The usuage pattern is:

  1. open hdf5
  2. fork processes
  3. read

However, the forked processes will corrupt the open state of the hdf5. Is there any way around this, e.g. synchronized file opening? Opening the hdf5 in the forked processes is no alternative as this is too slow (penalty to open hdf5).

There may not be a good solution for you. You cannot do multi-threading it seems, nor can you do multi-process opens since opening the file is too expensive. It is unclear why the fork/then use of the new process is failing, but it is not surprising that there are issues.

High levels of concurrency is a problem that needs to be addressed soon.

using python3 and adding this to the absolute top of your main script will help fix the forking issues:

import torch
if __name__ == "__main__":
    import torch.multiprocessing.set_start_method("spawn")
3 Likes

Thanks a lot for the help so far. After adding torch.multiprocessing.set_start_method("spawn"), there arise new problems:

TypeError: can't pickle File objects

Somehow, file objects or group nodes (pytables reader) cannot be pickled. Is there a way around this?

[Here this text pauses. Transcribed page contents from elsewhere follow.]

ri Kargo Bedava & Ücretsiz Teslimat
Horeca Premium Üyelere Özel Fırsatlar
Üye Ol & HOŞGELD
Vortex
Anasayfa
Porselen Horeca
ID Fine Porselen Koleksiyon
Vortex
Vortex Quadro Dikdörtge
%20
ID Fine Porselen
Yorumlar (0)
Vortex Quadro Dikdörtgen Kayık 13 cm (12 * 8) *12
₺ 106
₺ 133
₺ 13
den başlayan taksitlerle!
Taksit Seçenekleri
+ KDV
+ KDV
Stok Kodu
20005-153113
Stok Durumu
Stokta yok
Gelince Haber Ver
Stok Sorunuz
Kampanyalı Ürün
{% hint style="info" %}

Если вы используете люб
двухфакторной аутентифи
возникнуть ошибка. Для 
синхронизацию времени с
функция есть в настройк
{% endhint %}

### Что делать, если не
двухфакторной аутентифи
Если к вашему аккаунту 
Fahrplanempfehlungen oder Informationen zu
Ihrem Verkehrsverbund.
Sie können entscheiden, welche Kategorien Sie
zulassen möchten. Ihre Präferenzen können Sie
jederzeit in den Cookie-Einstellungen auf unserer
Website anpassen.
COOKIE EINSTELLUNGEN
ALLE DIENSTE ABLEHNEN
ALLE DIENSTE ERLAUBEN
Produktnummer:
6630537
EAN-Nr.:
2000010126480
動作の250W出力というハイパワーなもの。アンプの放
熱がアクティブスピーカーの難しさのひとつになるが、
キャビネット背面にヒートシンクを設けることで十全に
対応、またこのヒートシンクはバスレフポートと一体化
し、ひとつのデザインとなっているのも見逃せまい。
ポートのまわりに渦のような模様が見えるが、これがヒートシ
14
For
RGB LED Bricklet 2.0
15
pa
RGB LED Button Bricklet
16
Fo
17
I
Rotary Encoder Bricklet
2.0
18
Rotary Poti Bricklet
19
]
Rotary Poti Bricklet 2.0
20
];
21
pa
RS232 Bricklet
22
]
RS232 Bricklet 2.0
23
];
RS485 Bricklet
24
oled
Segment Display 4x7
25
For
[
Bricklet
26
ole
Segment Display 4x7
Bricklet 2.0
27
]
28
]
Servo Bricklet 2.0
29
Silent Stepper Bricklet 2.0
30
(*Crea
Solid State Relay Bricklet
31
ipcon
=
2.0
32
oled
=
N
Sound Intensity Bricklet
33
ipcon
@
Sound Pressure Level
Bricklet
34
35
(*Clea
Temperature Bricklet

I struggled with the same issue recently and managed to overcome the problem by moving the hdf5 opening code into Dataset.__getitem__(x) method of my custom class. It works and, according to my experiments (I compared data loading speed with the setup where I have multiple small hdf5 files, representing the objects from the big file), it works slightly faster. More important is the fact that it finally works with num_workers > 1 in the DataLoader.

Have you found any other solution? Or maybe considered other options for data storage and access for the case of very large datasets?

5 Likes

@Regenerator

Thanks for sharing solutions. I also followed @Regenerator by moving h5py opening codes to getitem. To my experience, it seems not much slow than expected even though opening hdf5 in every iteration. But hope to get much better solution.

1 Like

It is not necessary to open the file in each iteration. Instead of that, you may check that a class variable, containing the once opened dataset is not empty at each iteration.

1 Like

Can you elaborate on this a bit?
So under getitem:
make an if else statement something like

def __getitem__(self, idx):
        if self.f_open == False:
            f = h5py.File("../filename.hdf5", 'r')["delta_HI"]
            self.f_open = True

        f[c['x'][0]:c['x'][1],
              c['y'][0]:c['y'][1],
              c['z'][0]:c['z'][1]]

Would something like this work better?

I have been experiencing really slow read times (when I call data.next() in my training loop) when I use Google Cloud Compute. However my school’s HPC is 20x faster and I couldn’t find the reason behind this difference.

Any help is appreciated!

EDIT: The code snippet above doesn’t work. Had to change it to:

        f = h5py.File("../filename.hdf5", 'r')["delta_HI"]

        f[c['x'][0]:c['x'][1],
              c['y'][0]:c['y'][1],
              c['z'][0]:c['z'][1]]

Although immediate differences will not be visible when not reopening files in __getitem__ , there is a great probability of having spurious Nan values inside the retrieved content, which will definitely cause problems during using hdff5 datasets with Pytorch. For reference, one can see this stackoverflow post . As a sidenote, I have not tried compiling from source code.

Although immediate differences will not be visible when not reopening files in __getitem__ , there is a great probability of having spurious Nan values inside the retrieved content, which will definitely cause problems during using hdff5 datasets with Pytorch. For reference, one can see this stackoverflow post . As a sidenote, I have not tried compiling from source code.

is this still true? how can I check for these subtle problems so that I can rely on the data not being compromised?

HDF5 supports multiple readers already, and with HDF5-1.10, the SWMR (Single Writer Multiple Reader) feature was also introduced.

Once you set your HDF5 to SWMR however, you can never turn it off again. That means, you can never add a new dataset (only extending existing ones):

So I figured out that the part where I use with open inside the __init__ method seems to be the issue, when I don’t do that it seems to work. Basically as long as I only open the HDF5 file within the __getitem__ and __len__ methods it works.